If you want the compiler to optimize your code you should remove 
any additional restriction, and declaring a pointer `scope` is an 
additional restriction not a relaxation. If you don't like it 
then you can always build a new compiler that do this if you need 
it so much, this is how open source software works.

 But then it won't compile at all in  safe!

Find me an example of safe code that needs it and can't work 
without `scope` variables.

Anyway I strongly recommend you to read these 
[documentation](https://dlang.org/spec/attribute.html#scope) 
[pages](https://dlang.org/spec/function.html#scope-parameters) in 
order to understand how `scope` works.

If you don't like `scope` then don't use it.

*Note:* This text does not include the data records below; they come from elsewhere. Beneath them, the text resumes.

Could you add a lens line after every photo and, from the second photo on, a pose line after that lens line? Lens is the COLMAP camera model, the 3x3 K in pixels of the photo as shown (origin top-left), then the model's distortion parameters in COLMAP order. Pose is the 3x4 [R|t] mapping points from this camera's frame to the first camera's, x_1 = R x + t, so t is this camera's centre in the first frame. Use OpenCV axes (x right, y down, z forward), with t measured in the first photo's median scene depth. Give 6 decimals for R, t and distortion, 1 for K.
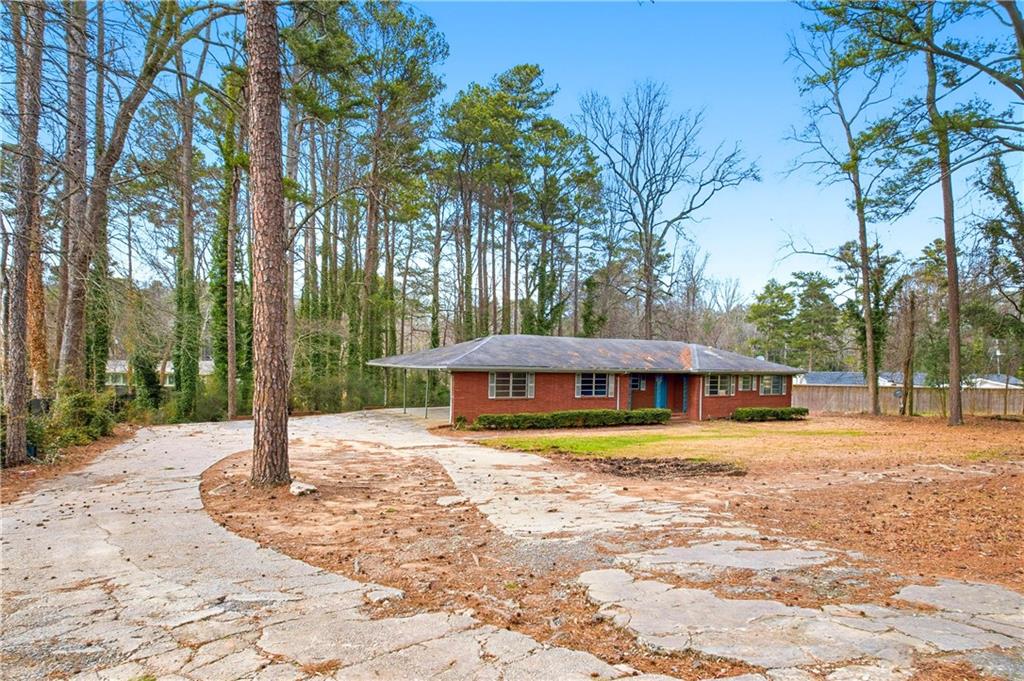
lens RADIAL K [[667.2, 0, 514.4], [0, 667.2, 374.8], [0, 0, 1]] dist [-0.030837, 0.000904]
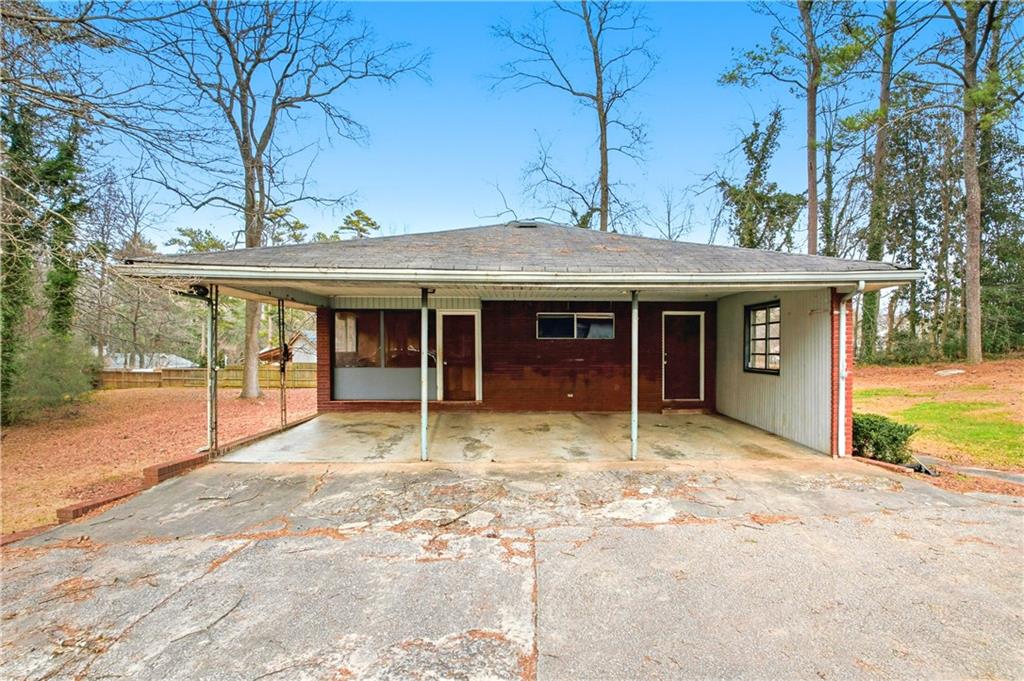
lens RADIAL K [[667.2, 0, 514.4], [0, 667.2, 374.8], [0, 0, 1]] dist [-0.030837, 0.000904]
pose [[0.507383, -0.052265, 0.860134, -0.375050], [0.022902, 0.998624, 0.047171, 0.011748], [-0.861416, -0.004235, 0.507882, 0.796089]]
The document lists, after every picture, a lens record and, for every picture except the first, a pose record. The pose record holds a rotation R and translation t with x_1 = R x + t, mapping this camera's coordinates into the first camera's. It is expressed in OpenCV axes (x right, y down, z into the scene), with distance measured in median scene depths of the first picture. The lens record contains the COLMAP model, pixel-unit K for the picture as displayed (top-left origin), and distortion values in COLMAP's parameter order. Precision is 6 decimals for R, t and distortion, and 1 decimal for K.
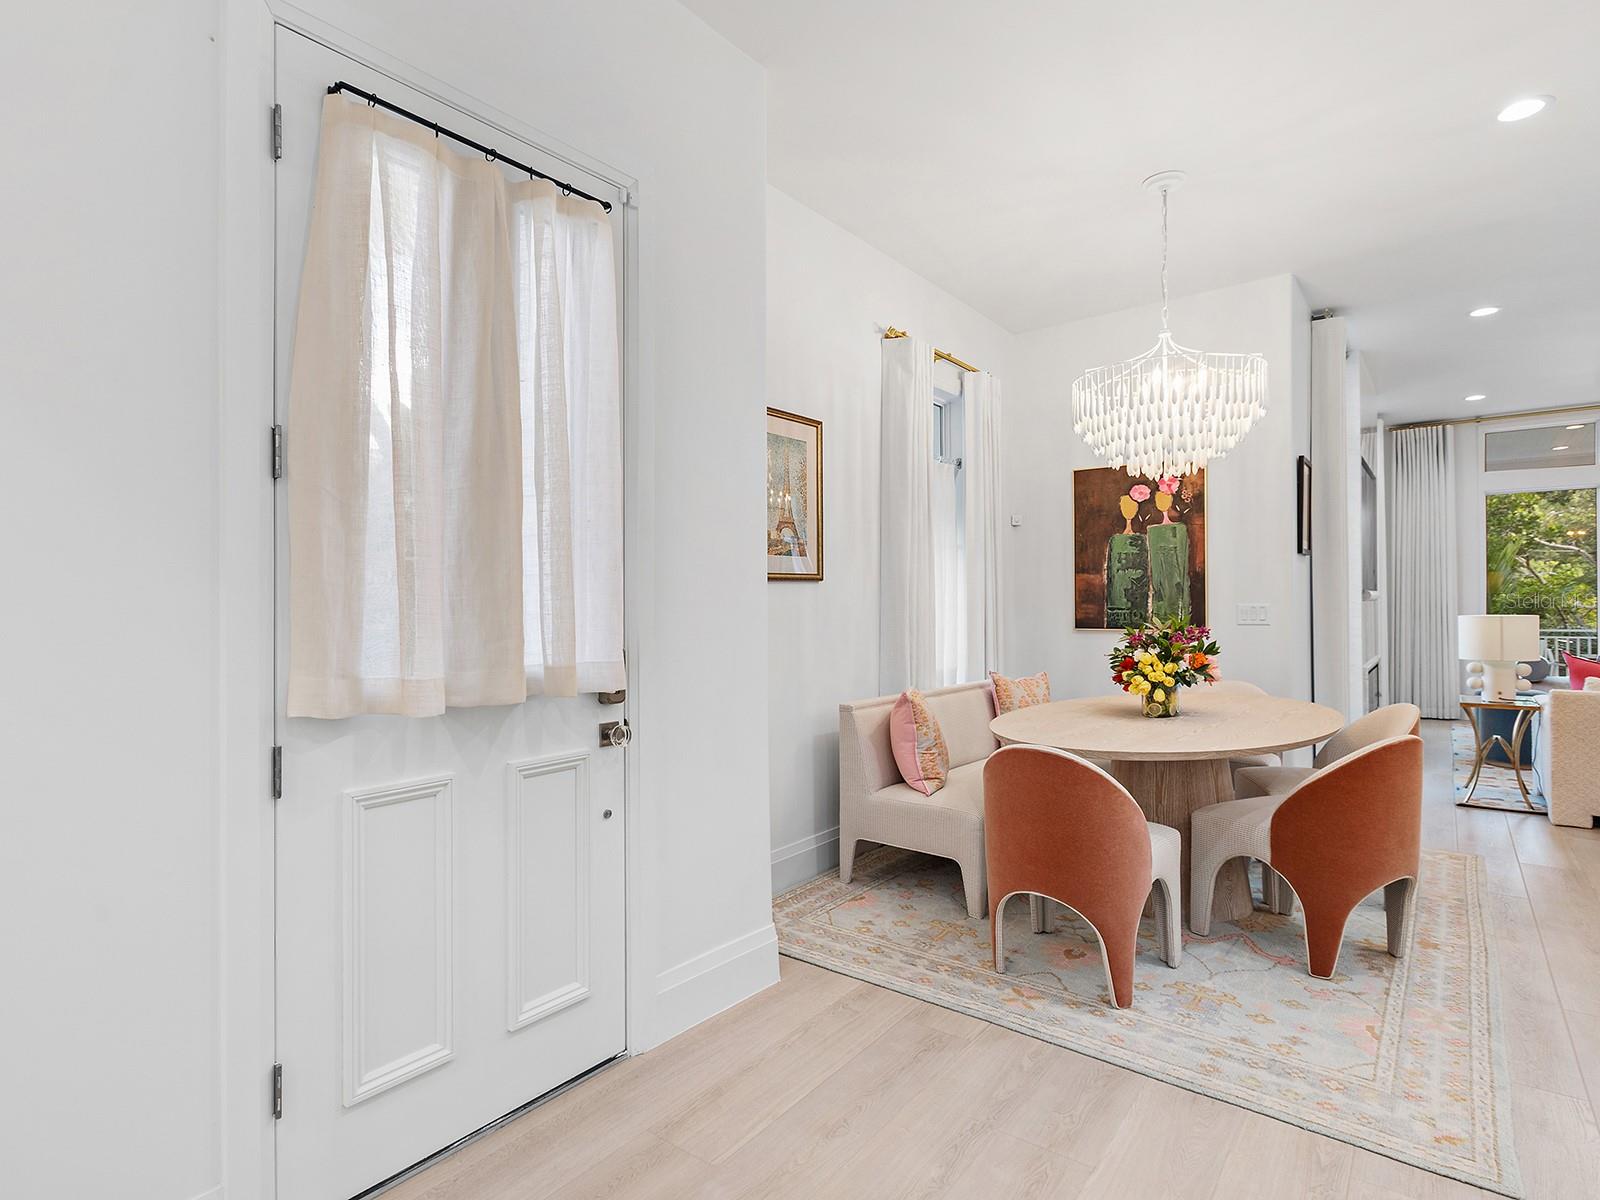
lens RADIAL K [[838.2, 0, 775.0], [0, 838.2, 580.7], [0, 0, 1]] dist [-0.000185, -0.001842]
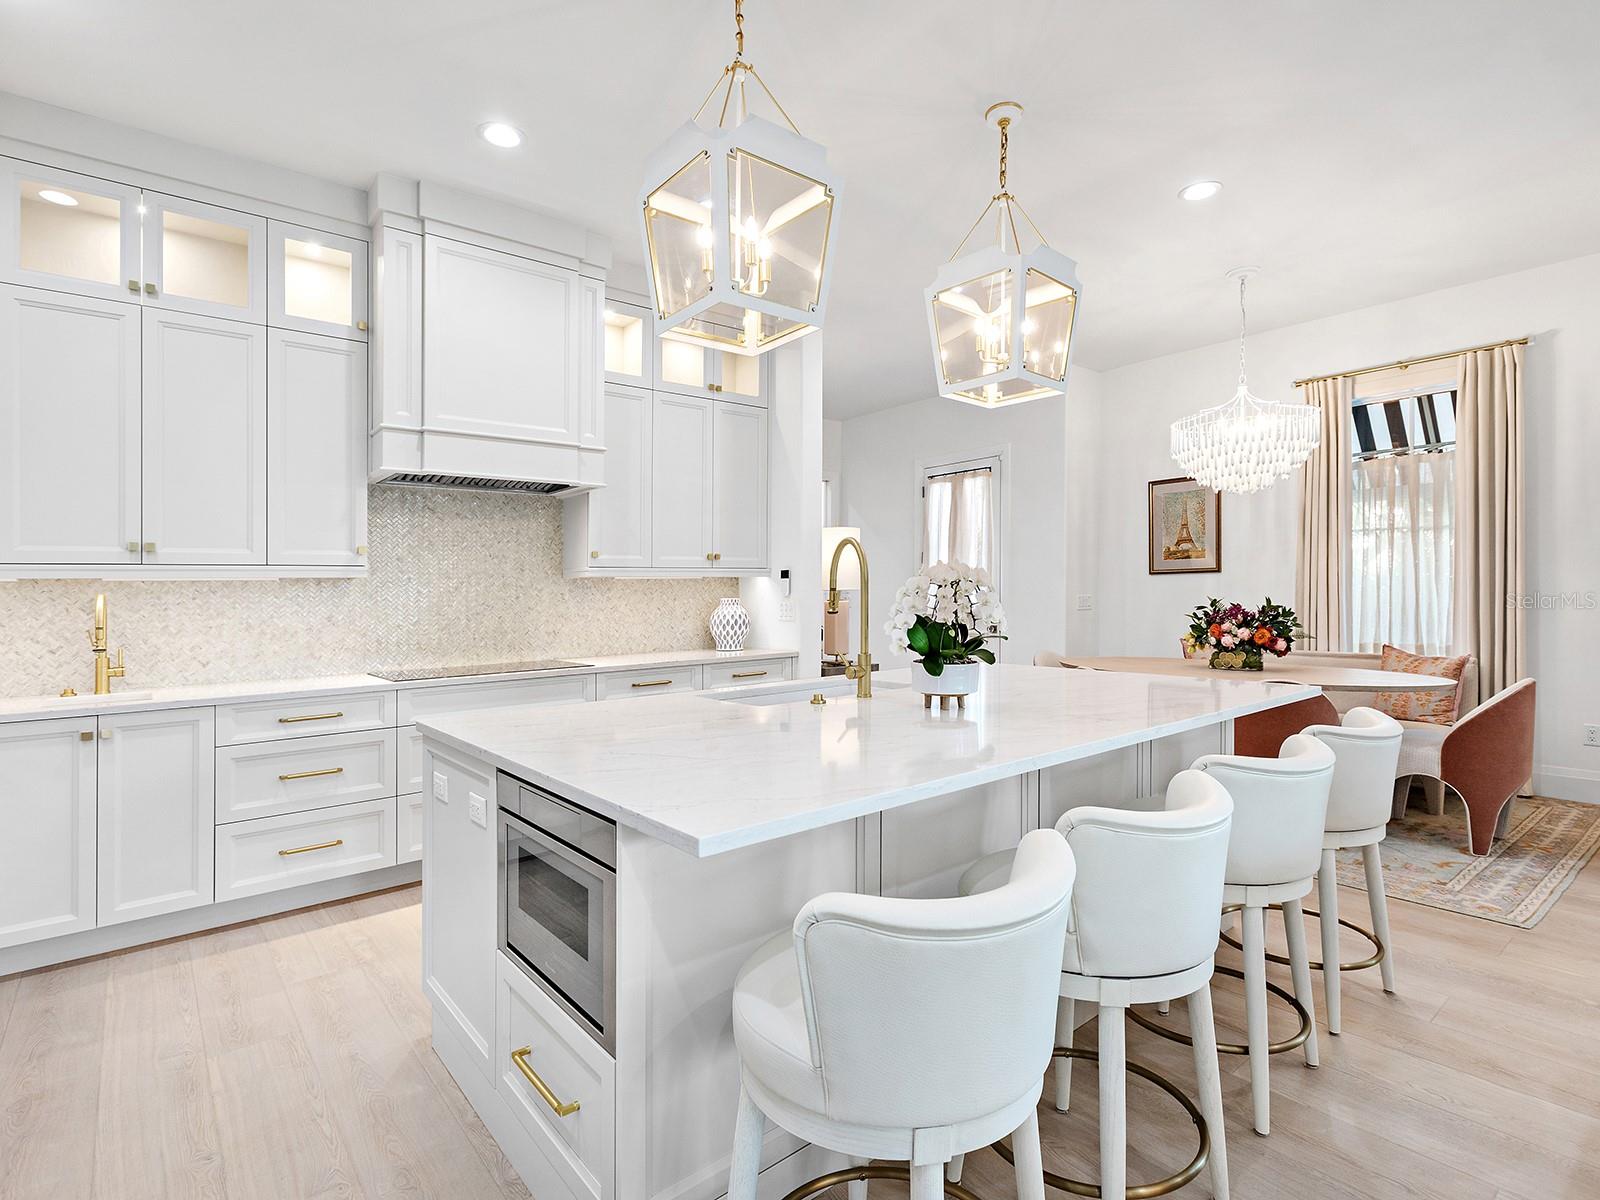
lens RADIAL K [[809.7, 0, 821.5], [0, 809.7, 600.7], [0, 0, 1]] dist [0.000475, 0.000788]
pose [[-0.201846, 0.023031, -0.979146, 1.437052], [0.042515, 0.998987, 0.014733, -0.000325], [0.978494, -0.038654, -0.202621, 0.442956]]
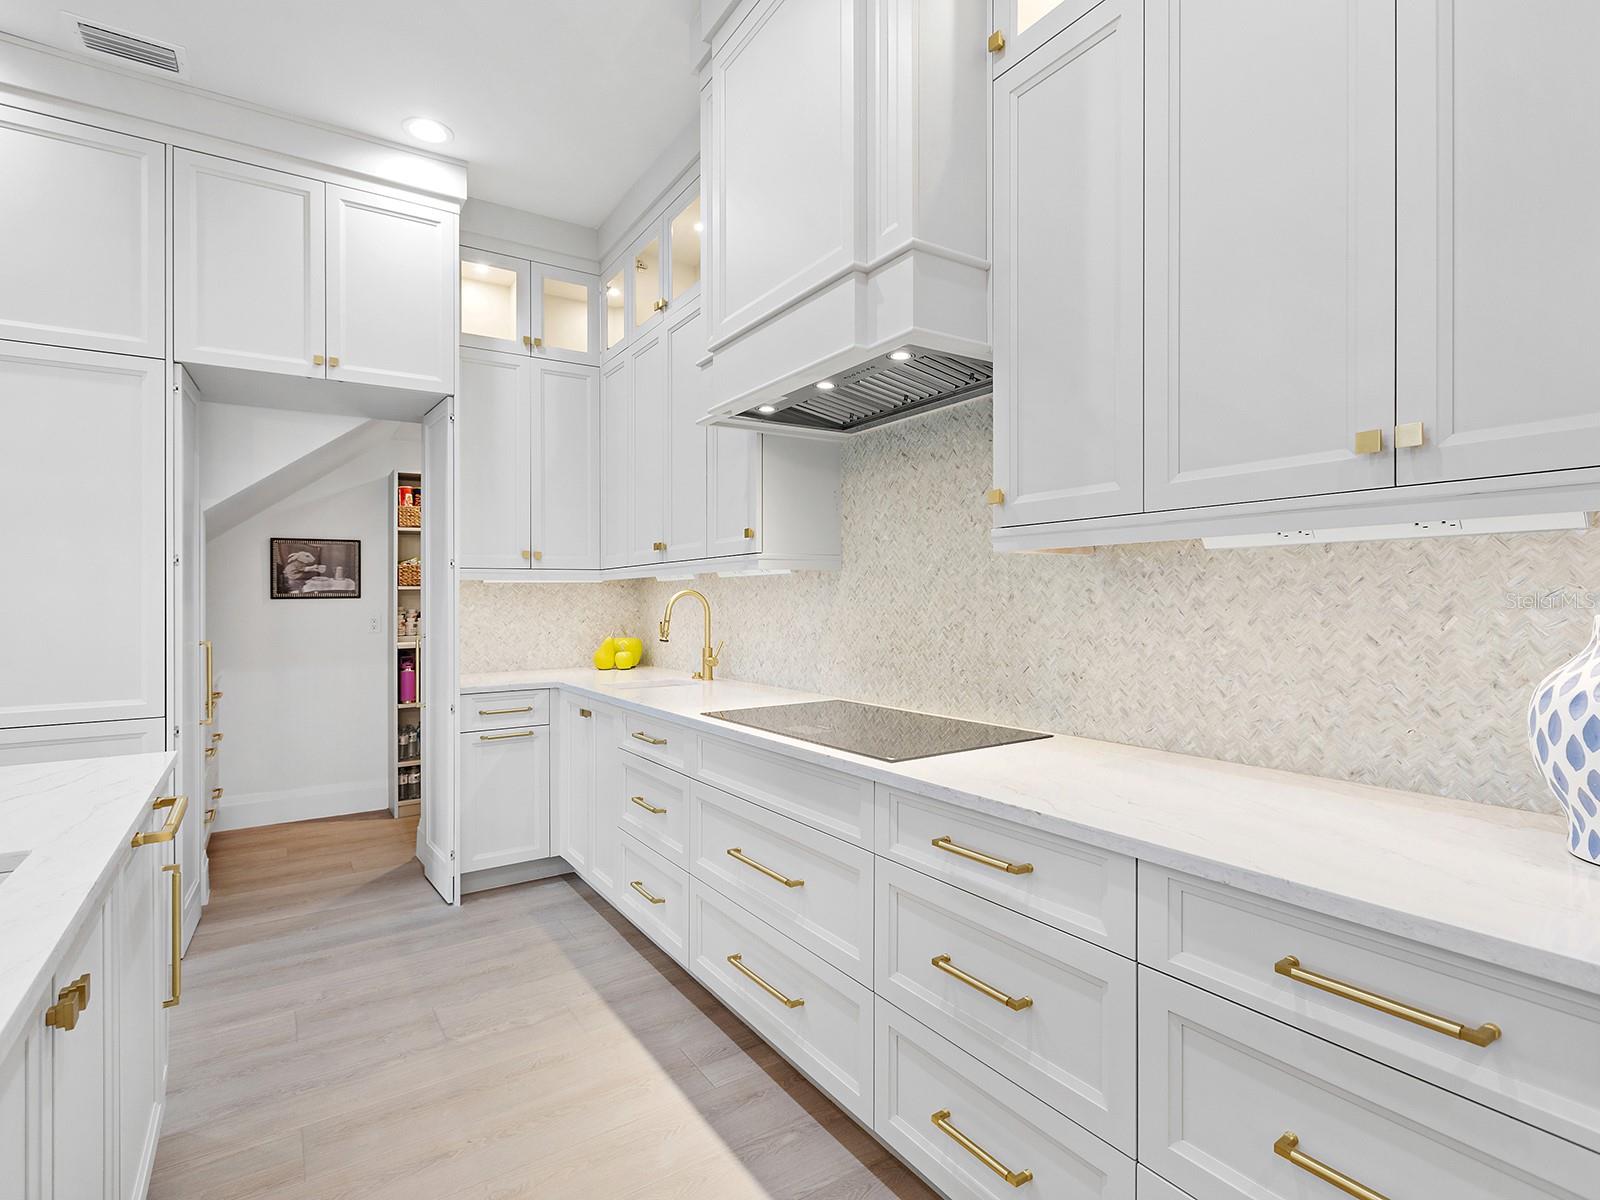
lens RADIAL K [[799.3, 0, 812.4], [0, 799.3, 604.6], [0, 0, 1]] dist [0.001905, 0.000044]
pose [[-0.954492, 0.016524, 0.297779, 0.548539], [0.012497, 0.999803, -0.015423, 0.004914], [-0.297975, -0.011000, -0.954510, 0.384562]]
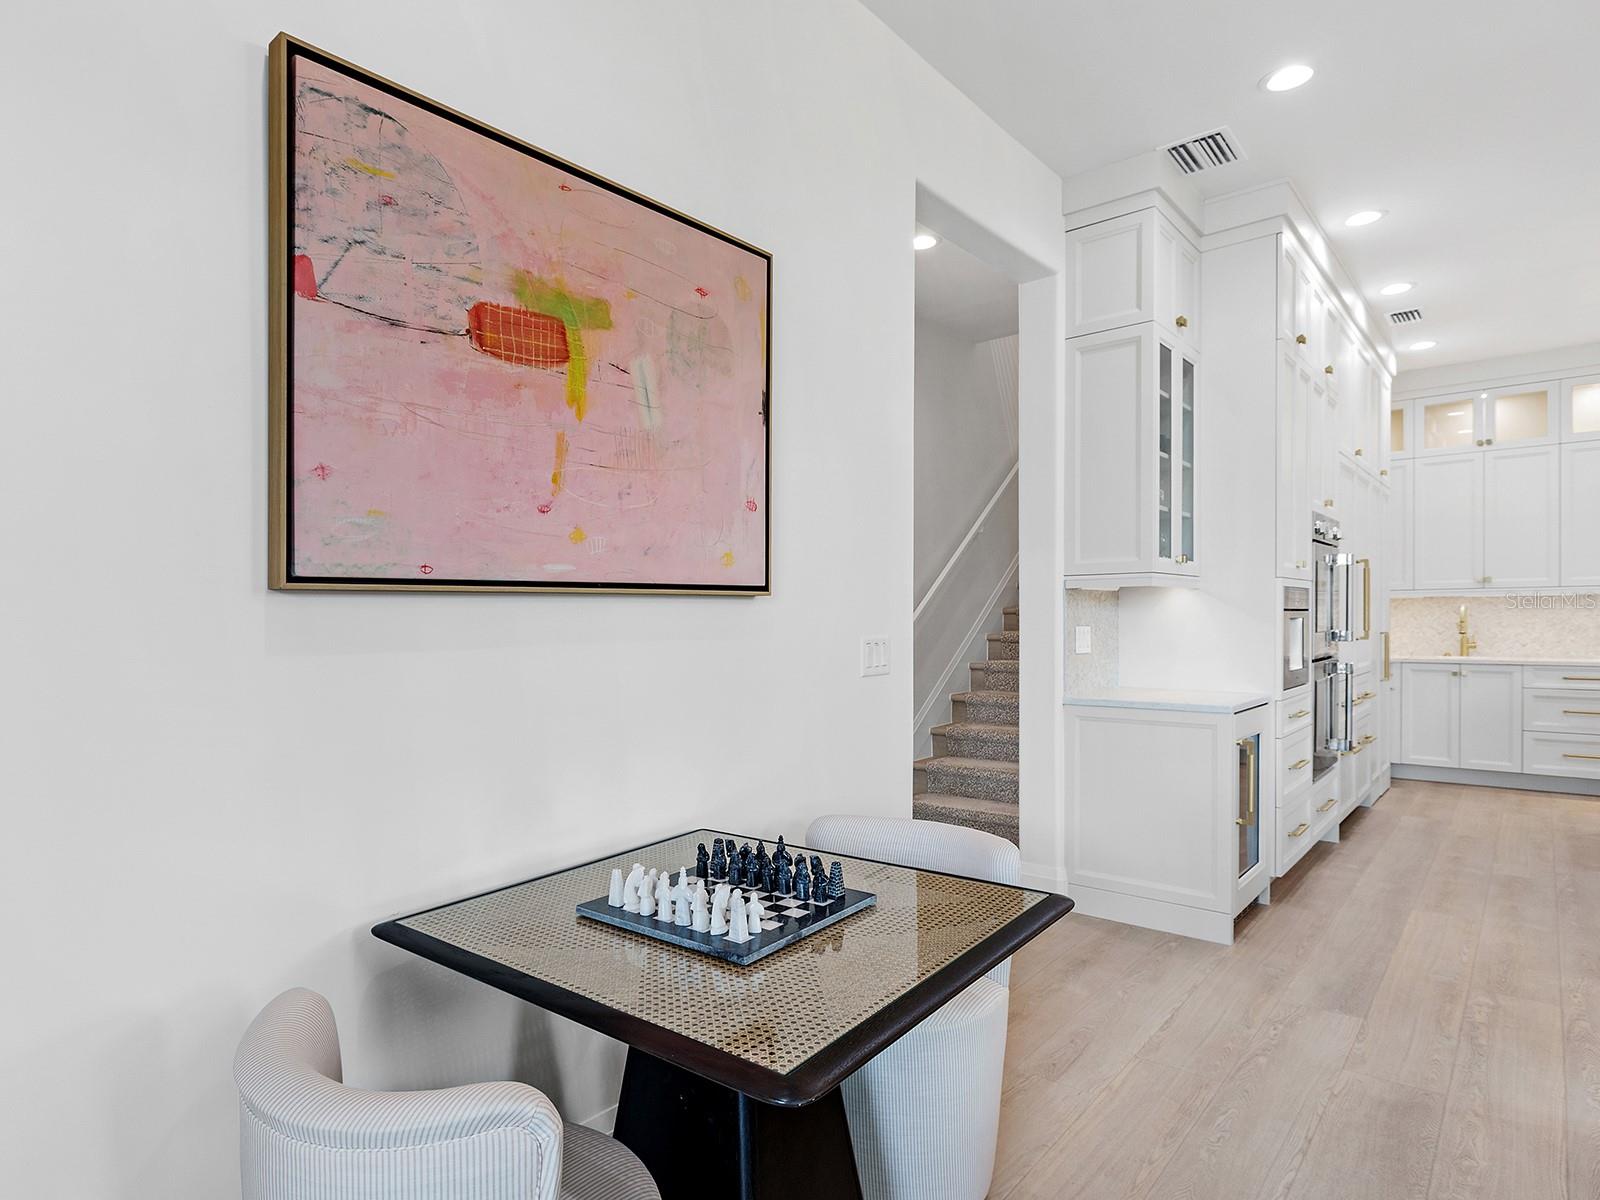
lens RADIAL K [[938.6, 0, 683.4], [0, 938.6, 622.6], [0, 0, 1]] dist [0.002039, 0.003891]
pose [[-0.997403, 0.017619, 0.069837, 2.024052], [0.016321, 0.999684, -0.019110, 0.016474], [-0.070151, -0.017920, -0.997375, 1.288400]]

Ola Fosheim =?UTF-8?B?R3LDuHN0YWQ=?= <ola.fosheim.grostad gmail.com> writes:

On Saturday, 2 July 2022 at 09:42:17 UTC, Loara wrote:
 But you first said "The compiler should deduce if a `scope` 
 pointer points to heap allocated data or not" and when someone 
 tells you this should happen only for not `scope` pointers you 
 say "But the compiler doesn't do that".

This discussion isn't going anywhere… :-)

(Please don't use quotation marks unless you actually quote.).